WARDINSKY (ConocoPhillips)
We do not have any current FCC projects that plan on utilizing some form of CO2 offset or credit in the emissions analysis. ConocoPhillips has performed a limited modeling study to evaluate the effect of operational changes on CO2 emissions from the FCC. Also, the study indicated that there is very little you can do to reduce overall emissions without also overall significantly reducing unit throughput or conversion. One obvious adjustment is to increase feed preheat to reduce coke yield and get back conversion by increasing equilibrium catalyst activity. However, the increased CO2 emissions from the feed heater nearly offset the reduced CO2 emissions from the regenerator flue gas stack. FCC energy efficiency improvement projects that we have been implementing recently within ConocoPhillips include replacement of steam turbines with electric motors and optimization of feed preheat furnaces. Other opportunities to improve FCC energy efficiency include recommissioning out-of-service flue gas expanders and increasing heat integration between the main fractionator and gas plant reboilers.

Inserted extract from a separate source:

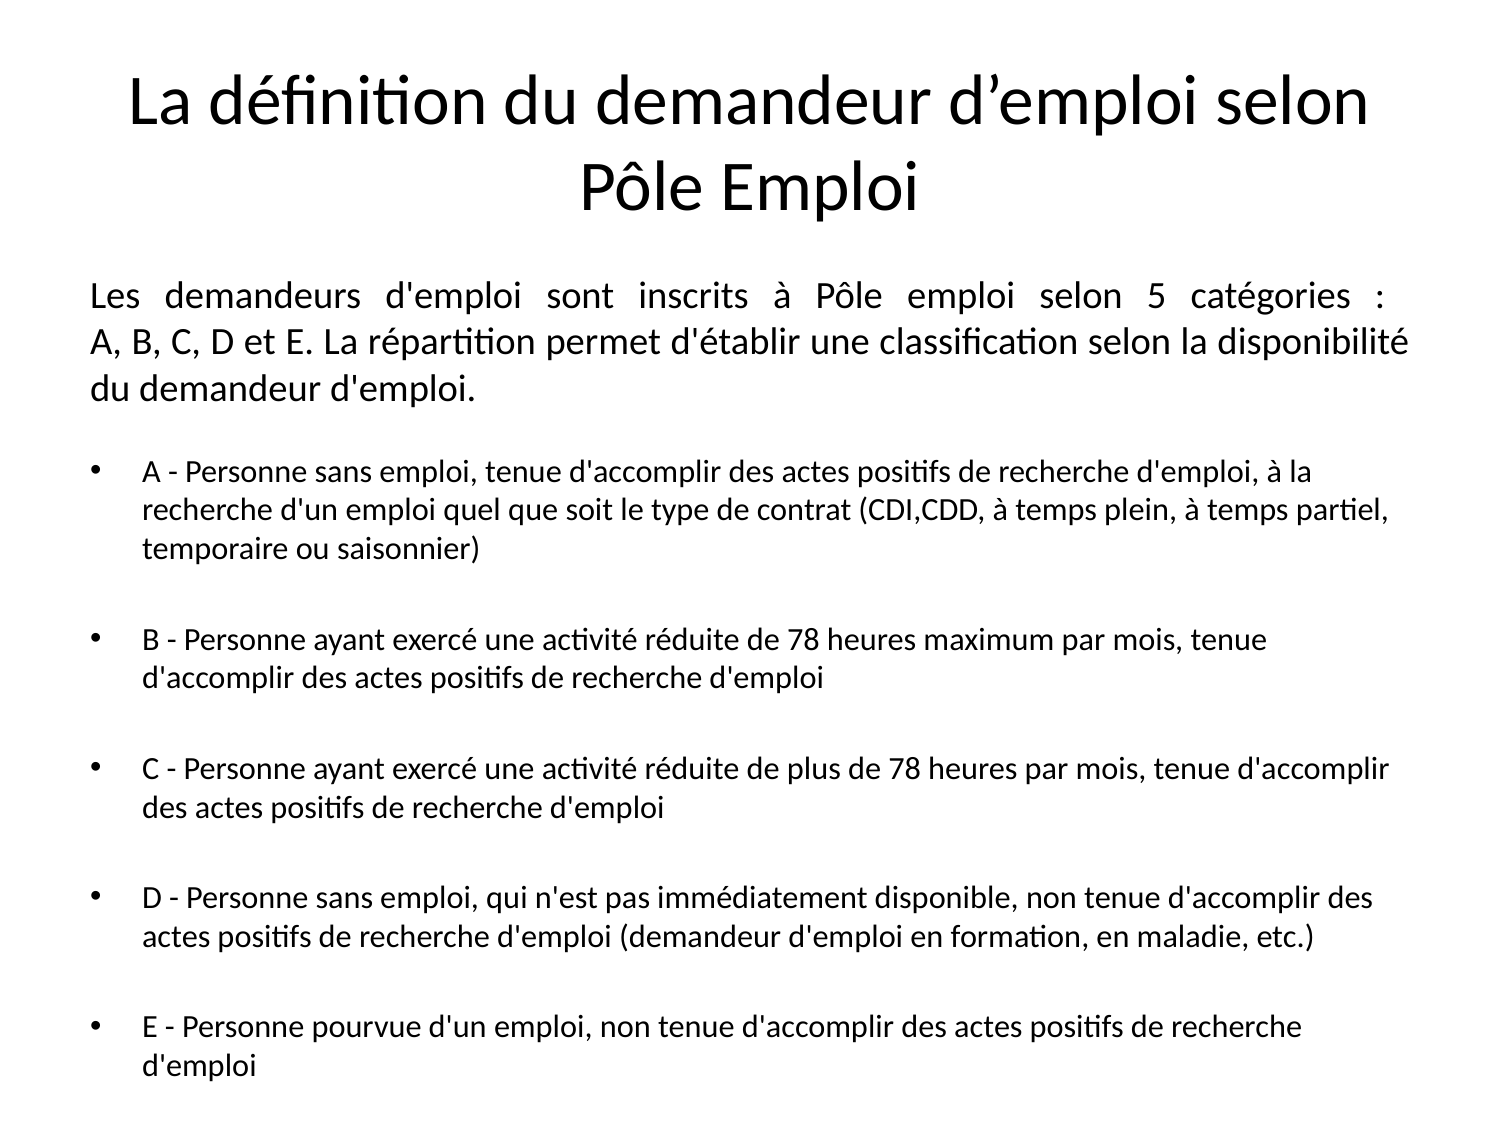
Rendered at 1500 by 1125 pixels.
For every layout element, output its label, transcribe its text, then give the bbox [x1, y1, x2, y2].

title La définition du demandeur d’emploi selon Pôle Emploi [75, 45, 1425, 233]
list Les demandeurs d'emploi sont inscrits à Pôle emploi selon 5 catégories : A, B, C, D et E. La répartition permet d'établir une classification selon la disponibilité du demandeur d'emploi. A - Personne sans emploi, tenue d'accomplir des actes positifs de recherche d'emploi, à la recherche d'un emploi quel que soit le type de contrat (CDI,CDD, à temps plein, à temps partiel, temporaire ou saisonnier) B - Personne ayant exercé une activité réduite de 78 heures maximum par mois, tenue d'accomplir des actes positifs de recherche d'emploi C - Personne ayant exercé une activité réduite de plus de 78 heures par mois, tenue d'accomplir des actes positifs de recherche d'emploi D - Personne sans emploi, qui n'est pas immédiatement disponible, non tenue d'accomplir des actes positifs de recherche d'emploi (demandeur d'emploi en formation, en maladie, etc.) E - Personne pourvue d'un emploi, non tenue d'accomplir des actes positifs de recherche d'emploi [75, 262, 1425, 1107]
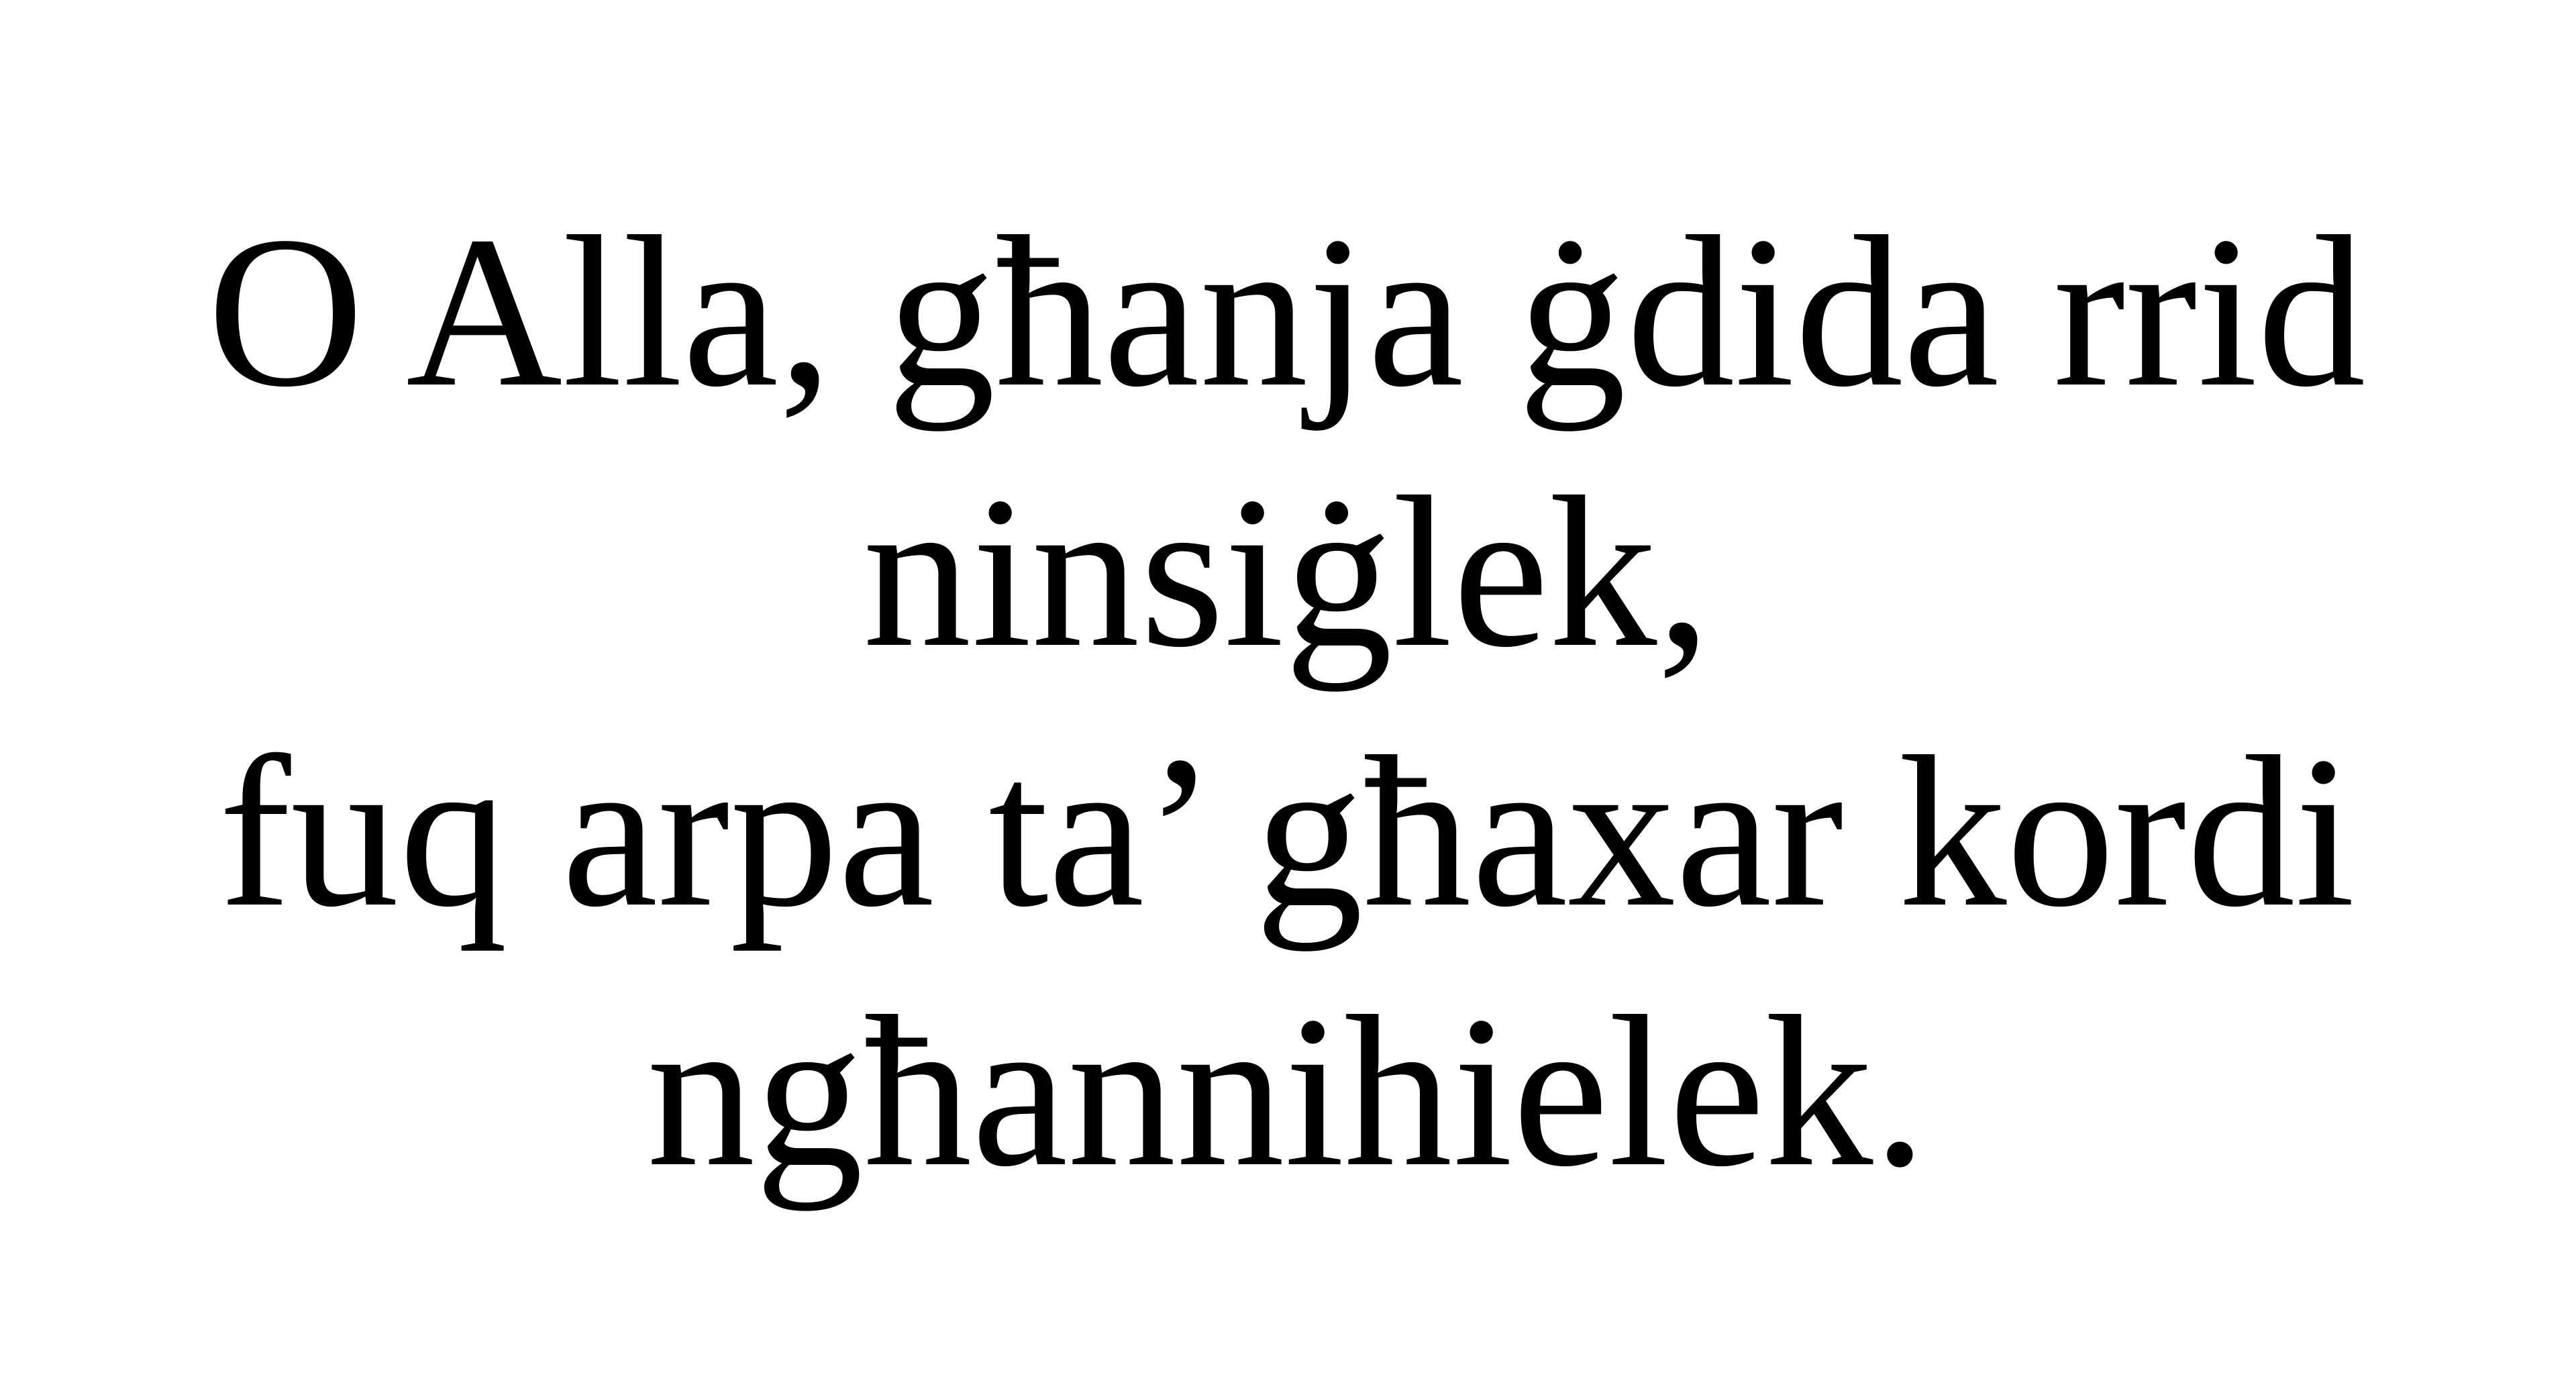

As an informational note: In the 1980s, Air Products reported on an FCC process utilizing O2 enrichment for coke combustion with CO2 recycle and sequestration. This process presents several technical and economic challenges to FCC operations.
HEATER (BASF Catalysts)
As Mike mentioned, it is important to remember that the FCC runs in heat balance. All the heat needed to run the process will eventually come out as CO2 either in the flue gas, the CO boiler or the feed heater. Two main sources of CO2 generation are from the combustion of coke and from the CO boiler/feed preheater stack gas. Optimum design of the CO boiler and feed heater burners can mitigate CO2 production. CO2 from the flue gas, when looked at in the big picture, is very minor compared to the CO2 generated from the fuel produced by the FCC; for example, gasoline and diesel fuel. When in petrochemical mode (C3s and C4s are going to petrochemical market), that CO is reduced. Likewise, when slurry goes to carbon black, that CO2 is reduced.